=== Data lines ===

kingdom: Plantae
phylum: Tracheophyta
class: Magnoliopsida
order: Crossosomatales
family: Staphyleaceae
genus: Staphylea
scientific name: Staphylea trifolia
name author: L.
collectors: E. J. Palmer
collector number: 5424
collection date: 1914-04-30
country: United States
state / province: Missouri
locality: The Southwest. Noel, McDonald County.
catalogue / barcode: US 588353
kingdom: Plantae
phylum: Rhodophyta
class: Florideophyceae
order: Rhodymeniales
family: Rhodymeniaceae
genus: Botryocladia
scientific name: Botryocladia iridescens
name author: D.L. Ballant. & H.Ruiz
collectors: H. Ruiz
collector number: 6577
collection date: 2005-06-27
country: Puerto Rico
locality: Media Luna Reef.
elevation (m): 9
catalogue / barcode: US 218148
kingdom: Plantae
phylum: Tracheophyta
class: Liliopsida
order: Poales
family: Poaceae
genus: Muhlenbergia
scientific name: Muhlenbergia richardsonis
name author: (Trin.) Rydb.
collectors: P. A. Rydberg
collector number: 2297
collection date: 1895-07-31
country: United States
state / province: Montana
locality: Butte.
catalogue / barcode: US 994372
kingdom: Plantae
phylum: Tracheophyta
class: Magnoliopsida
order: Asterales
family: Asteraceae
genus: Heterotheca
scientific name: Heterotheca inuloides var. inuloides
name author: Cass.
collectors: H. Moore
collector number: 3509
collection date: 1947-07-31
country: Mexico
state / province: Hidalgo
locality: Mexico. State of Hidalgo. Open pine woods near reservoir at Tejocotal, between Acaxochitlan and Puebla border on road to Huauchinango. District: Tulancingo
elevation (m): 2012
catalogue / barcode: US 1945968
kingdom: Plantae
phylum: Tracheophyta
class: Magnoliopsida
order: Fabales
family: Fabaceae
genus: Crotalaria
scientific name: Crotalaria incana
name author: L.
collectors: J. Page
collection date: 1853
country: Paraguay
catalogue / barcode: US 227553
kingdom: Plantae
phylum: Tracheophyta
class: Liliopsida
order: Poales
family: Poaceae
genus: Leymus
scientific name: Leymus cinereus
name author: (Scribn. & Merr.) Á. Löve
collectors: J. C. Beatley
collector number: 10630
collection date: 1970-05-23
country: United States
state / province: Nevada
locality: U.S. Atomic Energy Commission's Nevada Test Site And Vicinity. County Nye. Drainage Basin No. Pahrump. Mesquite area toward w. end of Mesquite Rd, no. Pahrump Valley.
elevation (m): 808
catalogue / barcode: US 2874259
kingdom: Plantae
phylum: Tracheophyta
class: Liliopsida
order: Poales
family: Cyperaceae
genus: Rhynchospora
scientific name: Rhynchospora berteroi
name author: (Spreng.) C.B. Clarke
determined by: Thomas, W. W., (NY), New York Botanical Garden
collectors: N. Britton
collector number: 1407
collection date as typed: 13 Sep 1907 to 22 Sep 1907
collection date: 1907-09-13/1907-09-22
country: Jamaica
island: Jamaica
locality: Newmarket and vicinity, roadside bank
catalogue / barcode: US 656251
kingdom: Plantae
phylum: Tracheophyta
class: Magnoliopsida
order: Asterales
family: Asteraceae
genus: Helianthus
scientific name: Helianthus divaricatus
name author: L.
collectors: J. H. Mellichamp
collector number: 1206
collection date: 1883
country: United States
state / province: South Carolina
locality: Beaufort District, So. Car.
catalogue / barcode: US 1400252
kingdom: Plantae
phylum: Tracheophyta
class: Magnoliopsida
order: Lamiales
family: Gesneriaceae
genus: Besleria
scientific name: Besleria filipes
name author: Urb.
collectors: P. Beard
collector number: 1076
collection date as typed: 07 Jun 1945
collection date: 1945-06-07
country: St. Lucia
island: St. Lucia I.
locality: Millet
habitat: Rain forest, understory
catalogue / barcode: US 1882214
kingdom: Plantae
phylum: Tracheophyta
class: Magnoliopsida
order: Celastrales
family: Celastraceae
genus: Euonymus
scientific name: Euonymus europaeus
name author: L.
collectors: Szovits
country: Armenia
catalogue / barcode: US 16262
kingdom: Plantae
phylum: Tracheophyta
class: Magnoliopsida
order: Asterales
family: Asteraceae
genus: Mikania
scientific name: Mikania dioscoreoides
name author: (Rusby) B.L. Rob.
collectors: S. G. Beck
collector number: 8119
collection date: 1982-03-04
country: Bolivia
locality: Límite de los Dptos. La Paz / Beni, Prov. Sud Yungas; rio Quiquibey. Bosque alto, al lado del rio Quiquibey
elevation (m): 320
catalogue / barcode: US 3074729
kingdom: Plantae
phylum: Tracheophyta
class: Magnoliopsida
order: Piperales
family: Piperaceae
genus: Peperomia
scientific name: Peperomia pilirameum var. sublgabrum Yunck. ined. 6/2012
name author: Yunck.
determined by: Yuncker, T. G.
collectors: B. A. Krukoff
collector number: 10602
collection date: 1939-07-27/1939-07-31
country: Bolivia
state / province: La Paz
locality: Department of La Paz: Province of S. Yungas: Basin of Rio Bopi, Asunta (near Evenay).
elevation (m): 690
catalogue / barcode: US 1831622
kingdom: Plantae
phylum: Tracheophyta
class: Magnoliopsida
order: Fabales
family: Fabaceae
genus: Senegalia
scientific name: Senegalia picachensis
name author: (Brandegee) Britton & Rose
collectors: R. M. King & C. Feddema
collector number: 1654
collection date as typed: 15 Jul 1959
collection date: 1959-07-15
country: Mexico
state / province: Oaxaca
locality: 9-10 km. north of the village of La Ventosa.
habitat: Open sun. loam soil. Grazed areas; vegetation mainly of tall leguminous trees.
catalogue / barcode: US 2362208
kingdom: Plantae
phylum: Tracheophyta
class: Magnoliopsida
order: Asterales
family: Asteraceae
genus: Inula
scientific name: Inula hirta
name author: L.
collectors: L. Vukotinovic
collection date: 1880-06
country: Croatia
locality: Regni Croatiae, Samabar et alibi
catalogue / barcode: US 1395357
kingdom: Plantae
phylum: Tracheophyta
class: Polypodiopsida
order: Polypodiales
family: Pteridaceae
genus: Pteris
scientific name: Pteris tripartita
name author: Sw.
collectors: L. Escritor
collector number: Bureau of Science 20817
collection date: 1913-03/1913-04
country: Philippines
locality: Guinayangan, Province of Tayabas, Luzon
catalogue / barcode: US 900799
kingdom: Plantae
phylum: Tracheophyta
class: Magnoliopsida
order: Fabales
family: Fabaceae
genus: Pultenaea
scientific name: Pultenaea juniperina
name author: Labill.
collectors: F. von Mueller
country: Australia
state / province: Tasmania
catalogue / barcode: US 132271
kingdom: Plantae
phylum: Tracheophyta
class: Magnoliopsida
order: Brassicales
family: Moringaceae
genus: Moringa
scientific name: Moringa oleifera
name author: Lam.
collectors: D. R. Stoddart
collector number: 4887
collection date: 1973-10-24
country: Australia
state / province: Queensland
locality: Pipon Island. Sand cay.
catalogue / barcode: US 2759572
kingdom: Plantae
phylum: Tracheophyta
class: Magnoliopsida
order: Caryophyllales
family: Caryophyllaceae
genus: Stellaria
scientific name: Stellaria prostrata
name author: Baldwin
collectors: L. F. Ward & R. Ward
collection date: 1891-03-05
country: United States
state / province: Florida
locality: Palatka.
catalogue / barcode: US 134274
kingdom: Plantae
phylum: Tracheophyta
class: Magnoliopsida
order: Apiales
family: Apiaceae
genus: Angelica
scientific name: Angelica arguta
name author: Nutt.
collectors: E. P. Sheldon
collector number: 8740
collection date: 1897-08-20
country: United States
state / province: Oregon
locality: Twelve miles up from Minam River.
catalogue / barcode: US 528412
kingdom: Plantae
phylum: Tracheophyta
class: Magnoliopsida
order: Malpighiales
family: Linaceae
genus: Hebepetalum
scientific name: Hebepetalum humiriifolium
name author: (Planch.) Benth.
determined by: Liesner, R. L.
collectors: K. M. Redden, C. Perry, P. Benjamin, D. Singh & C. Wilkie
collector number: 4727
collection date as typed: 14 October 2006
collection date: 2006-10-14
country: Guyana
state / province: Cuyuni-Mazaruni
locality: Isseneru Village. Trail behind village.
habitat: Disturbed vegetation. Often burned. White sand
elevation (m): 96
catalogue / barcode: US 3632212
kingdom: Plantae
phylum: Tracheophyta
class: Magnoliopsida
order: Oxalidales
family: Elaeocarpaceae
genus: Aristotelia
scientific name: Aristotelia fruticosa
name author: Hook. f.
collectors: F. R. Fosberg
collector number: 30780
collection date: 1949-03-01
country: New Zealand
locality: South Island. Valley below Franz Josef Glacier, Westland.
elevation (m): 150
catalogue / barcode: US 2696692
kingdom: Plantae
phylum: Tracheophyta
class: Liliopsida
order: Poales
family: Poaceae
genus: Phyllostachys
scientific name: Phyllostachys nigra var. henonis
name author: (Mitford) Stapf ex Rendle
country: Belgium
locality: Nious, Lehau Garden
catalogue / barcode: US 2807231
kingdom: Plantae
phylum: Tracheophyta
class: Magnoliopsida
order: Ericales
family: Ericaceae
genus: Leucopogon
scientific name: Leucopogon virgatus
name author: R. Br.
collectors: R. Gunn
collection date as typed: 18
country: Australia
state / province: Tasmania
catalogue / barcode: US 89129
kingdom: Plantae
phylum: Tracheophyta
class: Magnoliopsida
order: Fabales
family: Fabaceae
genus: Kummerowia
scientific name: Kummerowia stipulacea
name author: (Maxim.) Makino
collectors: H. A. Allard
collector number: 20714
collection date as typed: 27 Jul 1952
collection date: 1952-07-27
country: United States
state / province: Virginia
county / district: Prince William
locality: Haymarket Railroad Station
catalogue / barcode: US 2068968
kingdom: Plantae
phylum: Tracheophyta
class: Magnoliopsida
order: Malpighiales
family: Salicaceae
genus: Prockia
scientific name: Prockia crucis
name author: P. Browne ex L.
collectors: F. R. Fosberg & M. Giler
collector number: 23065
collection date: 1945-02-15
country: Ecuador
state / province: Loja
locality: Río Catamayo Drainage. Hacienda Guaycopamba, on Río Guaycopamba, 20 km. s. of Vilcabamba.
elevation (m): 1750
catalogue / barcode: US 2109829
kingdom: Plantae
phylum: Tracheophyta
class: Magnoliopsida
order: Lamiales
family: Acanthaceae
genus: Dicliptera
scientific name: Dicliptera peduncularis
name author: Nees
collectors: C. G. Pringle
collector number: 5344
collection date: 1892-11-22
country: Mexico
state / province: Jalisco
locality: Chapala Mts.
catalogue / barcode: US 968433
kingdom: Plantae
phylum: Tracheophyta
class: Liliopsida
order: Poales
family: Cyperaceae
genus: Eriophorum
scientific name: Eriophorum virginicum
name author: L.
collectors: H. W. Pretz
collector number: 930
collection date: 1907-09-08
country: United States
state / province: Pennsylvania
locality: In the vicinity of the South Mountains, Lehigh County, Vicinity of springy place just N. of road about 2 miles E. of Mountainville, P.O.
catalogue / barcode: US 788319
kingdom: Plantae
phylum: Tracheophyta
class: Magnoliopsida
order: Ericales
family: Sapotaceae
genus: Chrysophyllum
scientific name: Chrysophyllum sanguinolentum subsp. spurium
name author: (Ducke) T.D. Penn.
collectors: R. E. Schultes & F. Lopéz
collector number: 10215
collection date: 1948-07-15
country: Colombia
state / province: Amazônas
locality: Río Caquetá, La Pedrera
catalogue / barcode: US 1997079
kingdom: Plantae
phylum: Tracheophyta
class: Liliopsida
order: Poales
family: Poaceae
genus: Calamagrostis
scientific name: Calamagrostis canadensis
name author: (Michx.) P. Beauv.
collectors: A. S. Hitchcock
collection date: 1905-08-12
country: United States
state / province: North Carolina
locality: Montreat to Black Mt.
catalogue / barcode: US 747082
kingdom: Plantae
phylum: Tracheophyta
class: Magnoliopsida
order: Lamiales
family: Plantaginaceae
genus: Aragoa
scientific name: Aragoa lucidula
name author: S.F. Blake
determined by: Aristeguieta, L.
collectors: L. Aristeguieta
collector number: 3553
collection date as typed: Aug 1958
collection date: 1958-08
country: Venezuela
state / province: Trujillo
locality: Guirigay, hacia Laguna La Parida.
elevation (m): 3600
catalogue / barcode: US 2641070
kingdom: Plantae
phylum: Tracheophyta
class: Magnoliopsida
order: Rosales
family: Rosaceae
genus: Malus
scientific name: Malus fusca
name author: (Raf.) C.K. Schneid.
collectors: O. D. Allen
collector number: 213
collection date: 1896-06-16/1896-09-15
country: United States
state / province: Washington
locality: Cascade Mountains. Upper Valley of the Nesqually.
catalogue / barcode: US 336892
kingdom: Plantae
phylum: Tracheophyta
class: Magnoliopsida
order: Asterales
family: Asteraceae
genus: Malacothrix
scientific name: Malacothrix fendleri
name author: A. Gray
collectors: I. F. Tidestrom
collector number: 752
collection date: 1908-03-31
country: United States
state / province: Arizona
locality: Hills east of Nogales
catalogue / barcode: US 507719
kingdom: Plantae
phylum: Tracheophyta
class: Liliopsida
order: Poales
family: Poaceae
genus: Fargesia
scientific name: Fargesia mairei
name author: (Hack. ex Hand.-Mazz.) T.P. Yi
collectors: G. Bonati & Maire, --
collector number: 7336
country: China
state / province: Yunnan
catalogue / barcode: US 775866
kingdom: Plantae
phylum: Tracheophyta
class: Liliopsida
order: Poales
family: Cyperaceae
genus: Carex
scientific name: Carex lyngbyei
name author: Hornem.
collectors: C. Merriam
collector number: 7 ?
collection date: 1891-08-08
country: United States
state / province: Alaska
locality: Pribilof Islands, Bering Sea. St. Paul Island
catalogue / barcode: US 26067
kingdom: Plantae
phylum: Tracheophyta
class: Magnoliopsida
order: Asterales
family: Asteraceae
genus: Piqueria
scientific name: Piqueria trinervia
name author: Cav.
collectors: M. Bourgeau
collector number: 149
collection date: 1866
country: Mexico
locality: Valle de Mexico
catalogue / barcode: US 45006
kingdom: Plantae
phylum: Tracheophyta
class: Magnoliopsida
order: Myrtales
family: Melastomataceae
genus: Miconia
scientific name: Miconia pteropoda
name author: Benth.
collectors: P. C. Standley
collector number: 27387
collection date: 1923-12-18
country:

===

In the records, start at the line containing "genus: Mikania" and end after the line containing "genus: Peperomia". Reproduce only those lines, changing "locality" to "site" and leaving everything else as it is.

Solution for this exercise:
genus: Mikania
scientific name: Mikania dioscoreoides
name author: (Rusby) B.L. Rob.
collectors: S. G. Beck
collector number: 8119
collection date: 1982-03-04
country: Bolivia
site: Límite de los Dptos. La Paz / Beni, Prov. Sud Yungas; rio Quiquibey. Bosque alto, al lado del rio Quiquibey
elevation (m): 320
catalogue / barcode: US 3074729
kingdom: Plantae
phylum: Tracheophyta
class: Magnoliopsida
order: Piperales
family: Piperaceae
genus: Peperomia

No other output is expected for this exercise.